Banco Santander SA said Wednesday that it has reached a deal to take full control of its Mexican unit in an effort to strengthen its position in Latin America's second-largest market.
The euro zone's largest bank by market value said it would buy back Bank of America Corp.'s 24.9% stake in Santander's Mexican unit, Grupo Financiero Santander, for $2.5 billion. Santander said the deal will boost its earnings per share by 1.3% from the first year.
Santander shares have been taking a beating because of the company's exposure to its home Spanish market, which is in the grips of a deep economic downturn. Concerns over Spanish sovereign debt have led to difficult financing conditions for Spanish banks.
"This acquisition reinforces Santander's commitment to Mexico, a country with a very positive outlook for growth, and furthers the geographic diversification of our group," Santander Chairman Emilio Botin said.
For Bank of America, the stake sale is part of a plan to sell noncore assets to meet requirements for paying back Troubled Asset Relief Program funds it received during the banking crisis. Santander had sold the 24.9% stake to Bank of America for $1.6 billion in 2003. The sale came shortly after Bank of America's rival Citigroup Inc. purchased Banamex, then the biggest bank in Mexico.
Santander at the time viewed the sale as a way to increase cooperation with its North Carolina partner and gain better access to corporate clients doing business in the United States and Mexico.
For the Spanish bank, which owns Latin America's largest banking franchise, this would be its biggest buyout since acquiring Brazil's Banco Real for the equivalent of $12.6 billion in 2007.

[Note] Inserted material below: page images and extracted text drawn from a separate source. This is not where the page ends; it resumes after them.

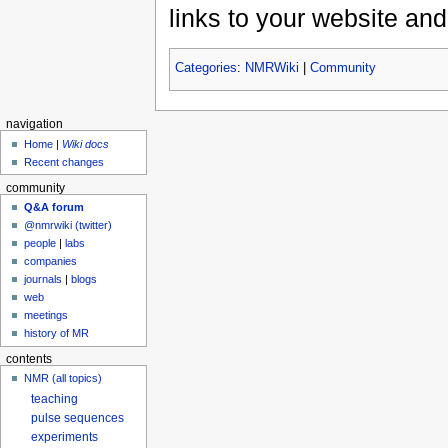
links to your website and
Categories
:
NMRWiki
|
Community
navigation
Home
|
Wiki docs
Recent changes
community
Q&A forum
@nmrwiki (twitter)
people
|
labs
companies
journals
|
blogs
web
meetings
history of MR
contents
NMR (all topics)
teaching
pulse sequences
experiments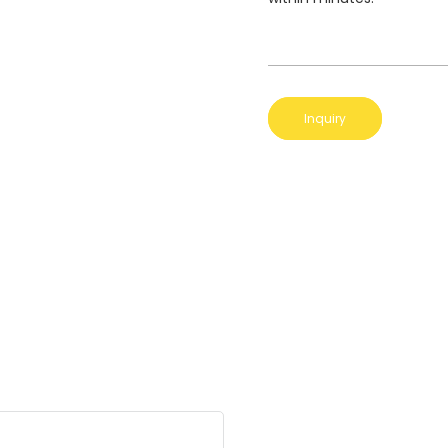
Inquiry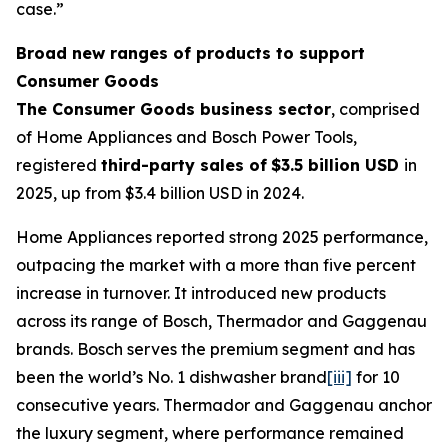
case.”
Broad new ranges of products to support
Consumer Goods
The Consumer Goods business sector
, comprised
of Home Appliances and Bosch Power Tools,
registered
third-party sales of
$3.5 billion USD
in
2025, up from $3.4 billion USD in 2024.
Home Appliances reported strong 2025 performance,
outpacing the market with a more than five percent
increase in turnover. It introduced new products
across its range of Bosch, Thermador and Gaggenau
brands. Bosch serves the premium segment and has
been the world’s No. 1 dishwasher brand
[iii]
for 10
consecutive years. Thermador and Gaggenau anchor
the luxury segment, where performance remained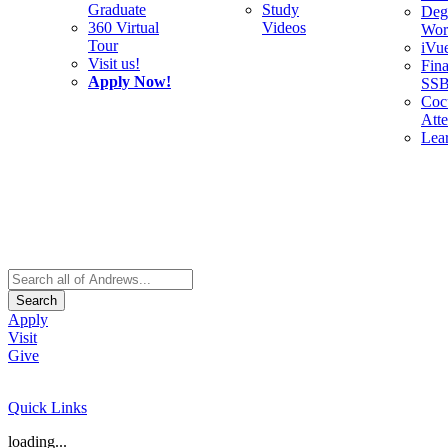
Graduate
Study
Deg
360 Virtual
Videos
Wor
Tour
iVu
Visit us!
Fina
Apply Now!
SS
Cocu
Att
Lea
Search
Apply
Visit
Give
Quick Links
loading...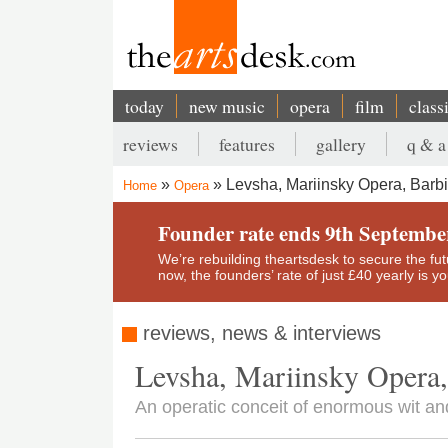
Skip
to
main
content
today
new music
opera
film
class
Main
reviews
features
gallery
q & a
navigation
Secondary
Levsha, Mariinsky Opera, Barbi
Home
Opera
menu
Breadcrumb
Founder rate ends 9th Septembe
We’re rebuilding theartsdesk to secure the futur
now, the founders’ rate of just £40 yearly is 
reviews, news & interviews
Levsha, Mariinsky Opera,
An operatic conceit of enormous wit a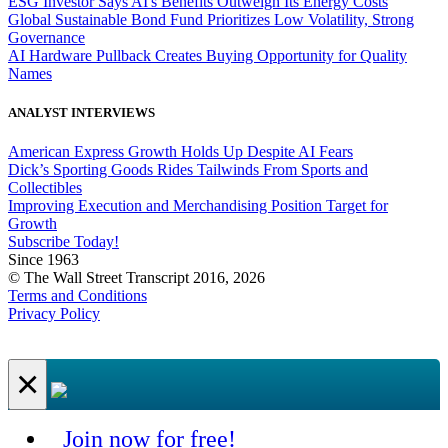
ESG Investor Says AI's Benefits Outweigh Its Energy Costs
Global Sustainable Bond Fund Prioritizes Low Volatility, Strong
Governance
AI Hardware Pullback Creates Buying Opportunity for Quality
Names
ANALYST INTERVIEWS
American Express Growth Holds Up Despite AI Fears
Dick’s Sporting Goods Rides Tailwinds From Sports and
Collectibles
Improving Execution and Merchandising Position Target for
Growth
Subscribe Today!
Since 1963
© The Wall Street Transcript 2016, 2026
Terms and Conditions
Privacy Policy
×
Join now for free!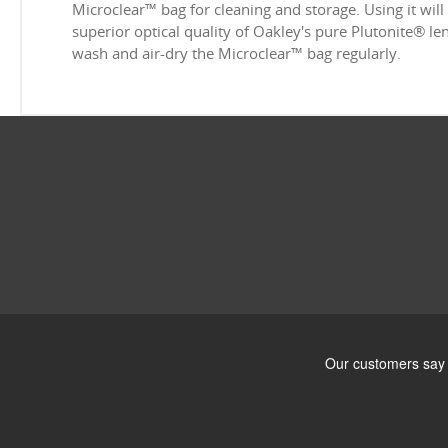
Microclear™ bag for cleaning and storage. Using it will
superior optical quality of Oakley's pure Plutonite® l
wash and air-dry the Microclear™ bag regularly.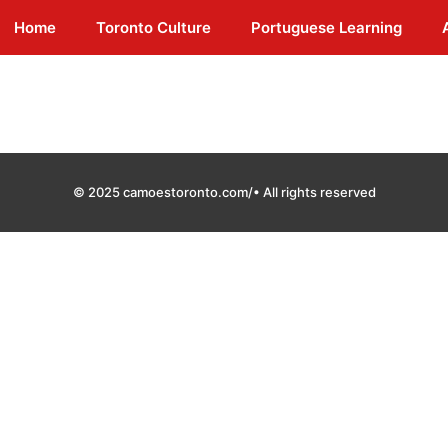
Home
Toronto Culture
Portuguese Learning
© 2025 camoestoronto.com/• All rights reserved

"The deal looks sensible from a strategic and financial perspective," said Antonio Ramirez, an analyst at Keefe, Bruyette & Woods. "Santander will now receive the full potential earnings from the Mexican business at a time when the Mexican economy is recovering, which should translate into improved asset quality and a pickup in credit demand."
Caja Madrid analyst Javier Bernat said the valuation Santander has placed on its Mexican unit implies a value for the whole of its Latin American franchise of more than $50 billion.
"Seems like the bank believes it's being unfairly penalized by the market," Bernat said. Santander derived 35% of its profit in the first quarter from Latin America. The rest came from Europe.
Mexico's central bank has forecast that the country's gross domestic product will grow 4% to 5% this year, largely because of a rebound in exports to the United States, Mexico's largest trading partner. Mexican GDP plunged 6.5% last year.
Also, a relatively low use of banking services translates to little growth for banks like Santander.
On the downside, Santander said the deal would lower its capital ratio by about 0.31 percentage points.
The bank reported a core capital ratio of 8.8% at the end of the first quarter. After making a series of acquisitions, Santander has lately been in capital raising mode, selling more assets than it has been buying.
The Mexico unit has 1,095 branches with 8.8 million clients, and a market share of 13% of the country's loans and 15% of its deposits.